> [DESCRIPTION OF THE TASK]:
Every record must be given again word for word; no picture belongs in the copy.
▼
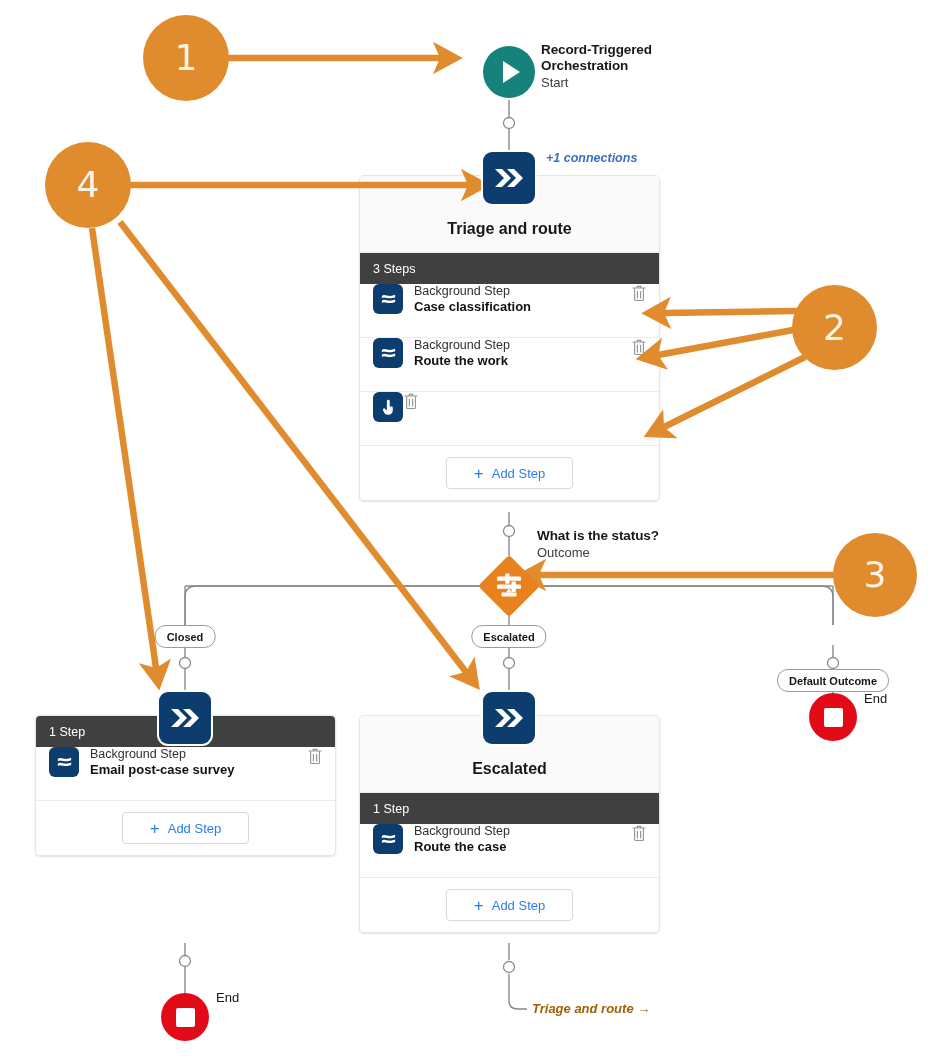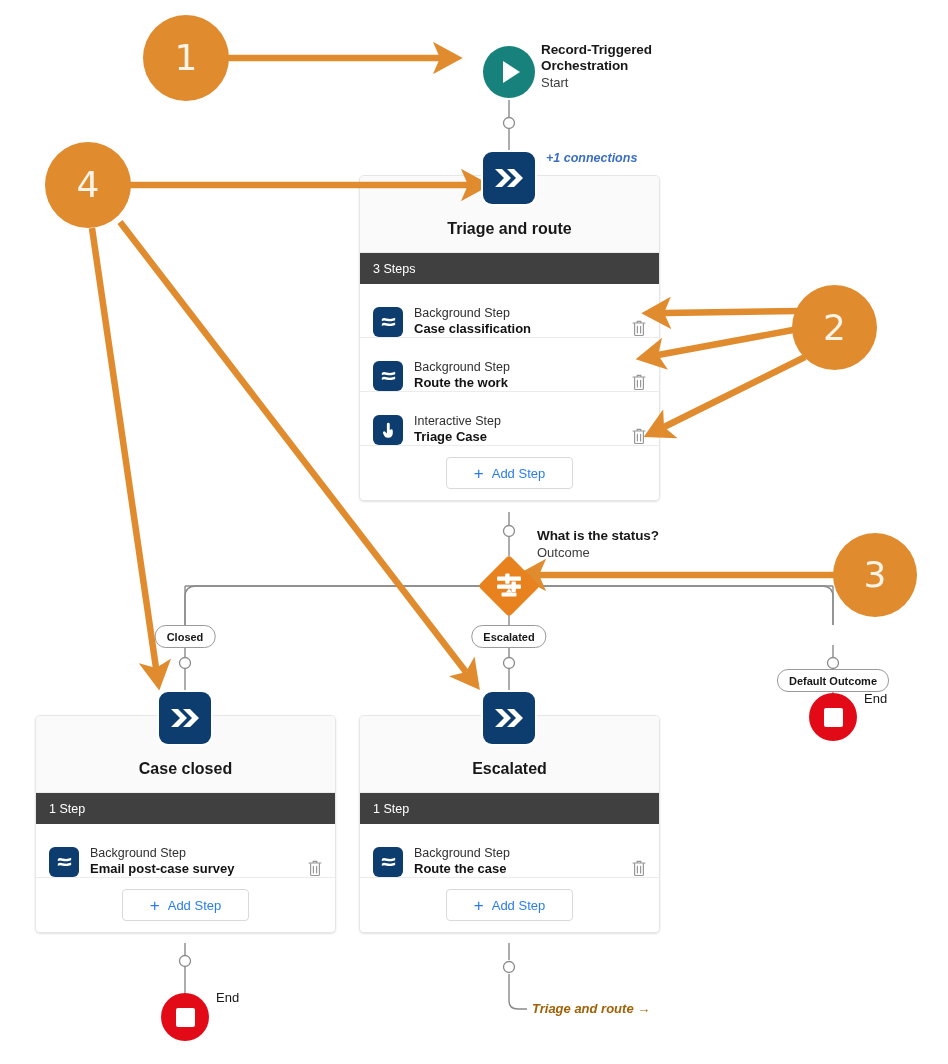--- a/index.html
+++ b/index.html
@@ -52,7 +52,7 @@
     padding-left:13px;color:#ffffff;font-size:12.5px;
   }
   .step-row{
-    height:53px;display:flex;align-items:flex-end;padding:0 12px 0 13px;
+    height:53px;display:flex;align-items:flex-start;padding:0 12px 0 13px;
     border-bottom:1px solid #ececec;background:#fff;
   }
   .step-row:last-of-type{border-bottom:1px solid #ececec;}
▲
> [ANSWER BOX]:
--- a/index.html
+++ b/index.html
@@ -52,7 +52,7 @@
     padding-left:13px;color:#ffffff;font-size:12.5px;
   }
   .step-row{
-    height:53px;display:flex;align-items:flex-end;padding:0 12px 0 13px;
+    height:53px;display:flex;align-items:flex-start;padding:0 12px 0 13px;
     border-bottom:1px solid #ececec;background:#fff;
   }
   .step-row:last-of-type{border-bottom:1px solid #ececec;}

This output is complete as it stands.